Cet antagonisme est ici renforcé par la posture d’exilé qu’assume Obama, exilé géographiquement mais avant tout intérieurement, ayant refusé d’assurer d’être une sorte d’élu parmi les siens et tentant par syncopes d’être le plus loin possible de cette image. C’est l’influence de l’animisme traditionnel chez Obama qui structure ce roman ; un animisme dans lequel il baigne et qui détermine son destin dès la naissance. Il porte un nom d’oiseau, métaphore annonciatrice de la figure du voyageur, un nom déterminant que le personnage semble fuir d’emblée : « L’idée que l’enfant n’avait pas pleuré rebutait, comme si le nouveau-né refusait son nom. De mémoire de féticheur, le nom d’Obama devait renverser le destin, il infusait à son âme des grâces nouvelles et il y en avait beaucoup à espérer ». Une réflexion autour de ce prénom aujourd’hui réellement historique qui confère au récit un caractère presque allégorique pour les lecteurs que nous sommes, un choix qui ancre Gaston-Paul Effa dans une réflexion identitaire bien plus large que celle du parcours d’un individu traversé par toutes sortes de métissages.

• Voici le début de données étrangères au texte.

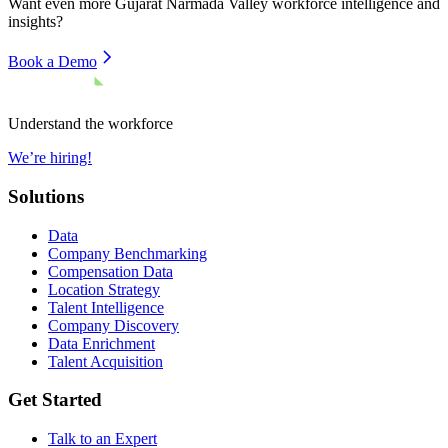
Want even more
Gujarat Narmada Valley
workforce intelligence and
insights?
Book a Demo
Understand the workforce
We’re hiring!
Solutions
Data
Company Benchmarking
Compensation Data
Location Strategy
Talent Intelligence
Company Discovery
Data Enrichment
Talent Acquisition
Get Started
Talk to an Expert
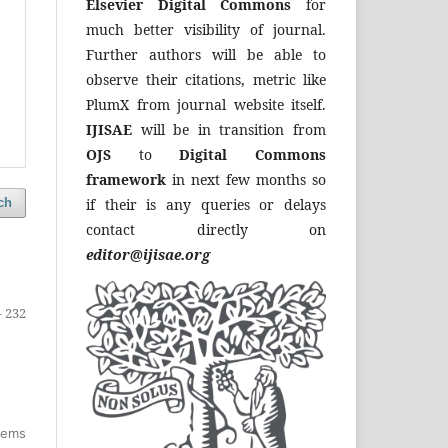
Elsevier Digital Commons
for
much better visibility of journal.
Further authors will be able to
observe their citations, metric like
PlumX from journal website itself.
IJISAE
will be in transition from
OJS
to
Digital Commons
framework
in next few months so
if their is any queries or delays
ch
contact directly on
editor@ijisae.org
- 232
items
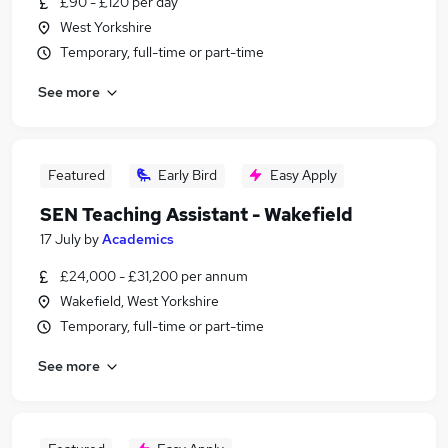
£90 - £120 per day
West Yorkshire
Temporary, full-time or part-time
See more
Featured
Early Bird
Easy Apply
SEN Teaching Assistant - Wakefield
17 July
by
Academics
£24,000 - £31,200 per annum
Wakefield, West Yorkshire
Temporary, full-time or part-time
See more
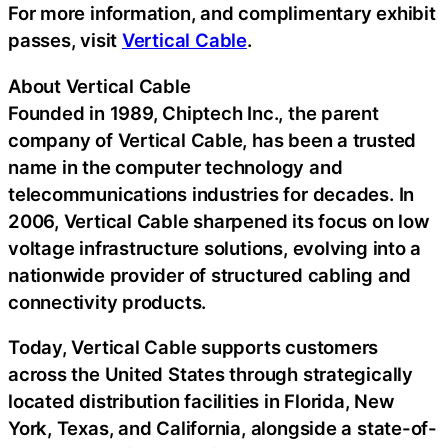
For more information, and complimentary exhibit
passes, visit
Vertical Cable
.
About Vertical Cable
Founded in 1989, Chiptech Inc., the parent
company of Vertical Cable, has been a trusted
name in the computer technology and
telecommunications industries for decades. In
2006, Vertical Cable sharpened its focus on low
voltage infrastructure solutions, evolving into a
nationwide provider of structured cabling and
connectivity products.
Today, Vertical Cable supports customers
across the United States through strategically
located distribution facilities in Florida, New
York, Texas, and California, alongside a state-of-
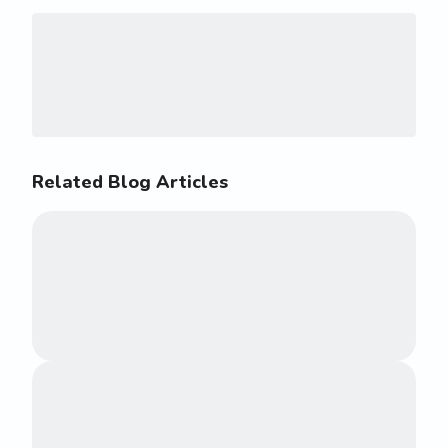
Related Blog Articles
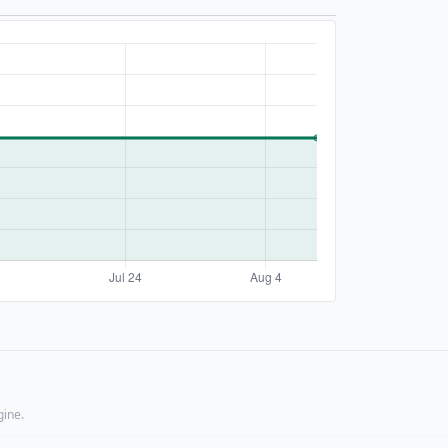
gine.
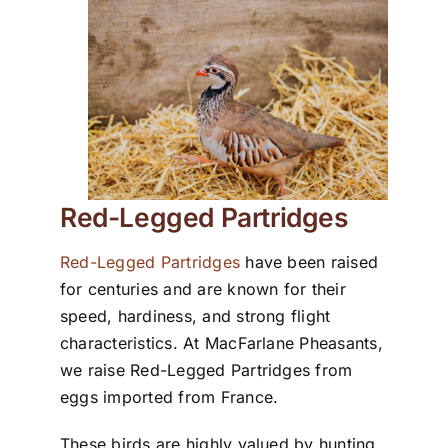
Red-Legged Partridges
Red-Legged Partridges
have been raised
for centuries and are known for their
speed, hardiness, and strong flight
characteristics. At MacFarlane Pheasants,
we raise Red-Legged Partridges from
eggs imported from France.
These birds are highly valued by hunting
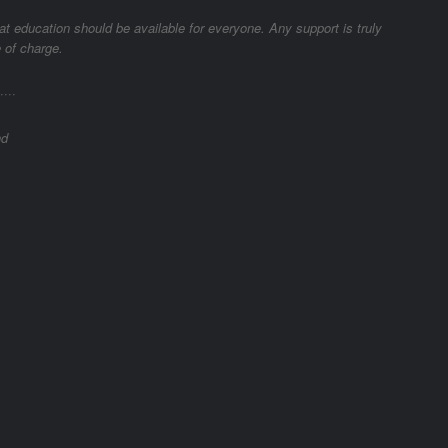
t education should be available for everyone. Any support is truly
 of charge.
­····
nd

L’animisme, croyance en une âme, force vitale, animant les êtres vivants mais aussi les éléments naturels, se transmettant par traditions orales (contrairement aux grandes religions théistes qui traversent l’Europe) permet de dresser nettement les contours antagonistes des paysages que nous décrit l’auteur : l’Afrique tournée vers la nature et l’Europe modèle civilisationnel urbain qui s’est oublié dans la modernité et le progrès. Ce dialogue avec la nature, principe de l’animisme, est la réflexion qui sous-tend la quête identitaire du héros qui après s’être perdu dans des considérations stéréotypées, opérera un retour vers la nature, en dehors de la ville où on n’entend plus rien que les bruits humains, afin de trouver un équilibre.
Dans un style sobre, Gaston-Paul Effa mène une réflexion biographique a postériori de la vie de son personnage, donnant pourtant au lecteur l’impression de lire le journal intime du héros. Dans une dynamique de retour perpétuel, plus ou moins intense, à la conscience de ses origines, le lecteur se plait à observer l’évolution d’Obama qui parvient à livrer minutieusement sa vie intérieure passée. C’est ce qui fait la force de ce roman, l’élément de surprise que nous attendions depuis le début de notre lecture, à savoir le moment où Obama prendrait nettement conscience qu’il vit dans un espace de représentation et de clichés dont il lui faut se délester. Il en résulte une ode au voyage et à l’exil, vivificateur de mémoire, et un appel à interroger sans cesse ce que nous prenons pour des déterminismes afin de trouver l’équilibre nous permettant d’être nous un peu partout sans avoir le sentiment envahissant d’avoir fui qui nous étions. L’affirmation qu’il n’y a pas de terre promise mais qu’il n’y a que des compromis fait avec ce qui est ainsi qu’avec ce qui a été et qui ne dépend pas toujours de nous.